But now you have to go through the hassle of getting vendors to use things other than Paypal. Aren't you still letting them alter your behavior? Best way is just not to mind at all. Plus paypal having your phone number may not be a bad thing, they do call for security measures/seller-buyer disputes as well.


----------



## mushroom (Jun 12, 2015)

Calling me to solve a dispute is a good thing. What bothers me about PayPal is their illegal, deceptive, and their underhanded business practices. Last month they were fined $25 million, $15 million which will be reimbursed to customers. In addition to screwing over buyers, they screw over sellers too by arbitrarily freezing and withholding funds from a few hundred to a few hundred thousand dollars. If you or I did that, it's called theft and we go to jail. Maybe this sneaky thing with the robotexts and giving out your number is not a big deal. but it is _another_ thing on top of everything else. And the suggestion "is just not to mind at all" basically insures that they will continue what they have been doing, imo.


----------



## Krissim Klaw (Jun 30, 2015)

Even further back peddling on PayPals part and they will be changing their new TOS. I'm glad the masses were able to put them in their place. https://stories.paypal-corp.com/home/an-update-to-our-user-agreement


----------



## Mantis Man13 (Jul 6, 2015)

This is a weird paypal rule.


----------



## CosbyArt (Jul 6, 2015)

Mantis Man13 said:


> This is a weird paypal rule.


See the post right above yours, the TOS has already been changed.


----------



## Mantis Man13 (Jul 6, 2015)

Oh thats good


----------



## aesculpius (Jul 17, 2015)

Just list a fax line or home number that goes to a full voicebox like everyone else does.


----------



## LAME (Jul 24, 2015)

I just received a email from PayPal:

..."In addition, the new Section 1.10(a) and 1.10( b ) makes it clear that:

We will not use autodialed or prerecorded calls or texts to contact our customers for marketing purposes without prior express written consent.

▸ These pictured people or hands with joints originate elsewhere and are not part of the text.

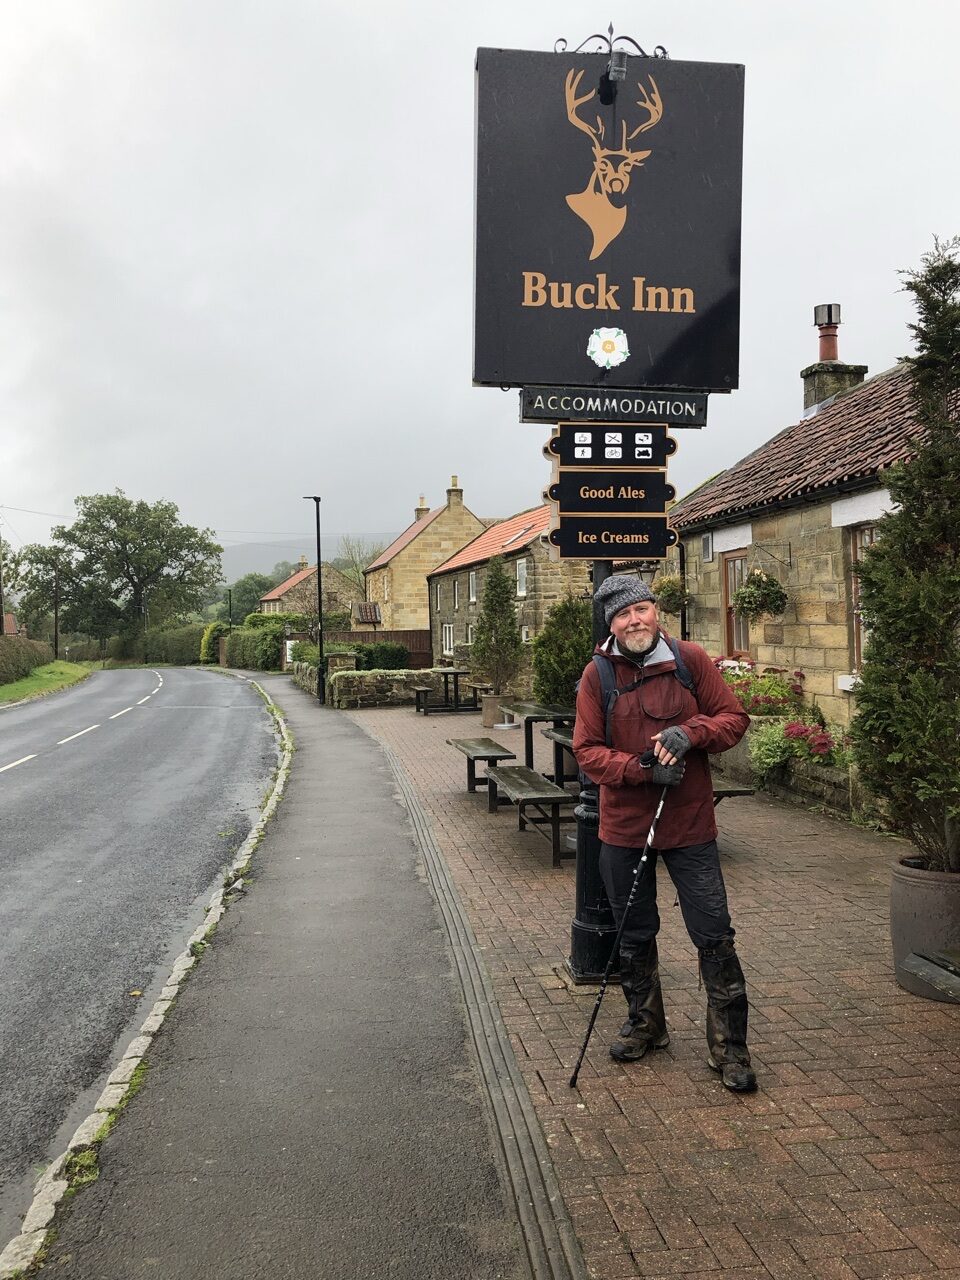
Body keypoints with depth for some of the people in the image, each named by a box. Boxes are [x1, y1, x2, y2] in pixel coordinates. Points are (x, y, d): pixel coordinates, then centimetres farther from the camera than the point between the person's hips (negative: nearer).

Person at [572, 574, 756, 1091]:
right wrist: (644, 768, -20)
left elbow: (734, 717, 0)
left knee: (714, 937, 1)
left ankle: (730, 1047, 17)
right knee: (634, 936, 16)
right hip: (624, 826, 1)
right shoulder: (597, 675, -4)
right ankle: (644, 1023, 38)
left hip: (690, 824, -1)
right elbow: (587, 750, -6)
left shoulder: (690, 660, -4)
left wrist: (690, 733, -18)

Customers can continue to enjoy our products and services without needing to consent to receive autodialed or prerecorded calls or texts.

We respect our customers' communications preferences and recognize that their consent is required for certain autodialed and prerecorded calls and texts. Customers may revoke consent to receive these communications by contacting PayPal customer support and informing us of their preferences. "


----------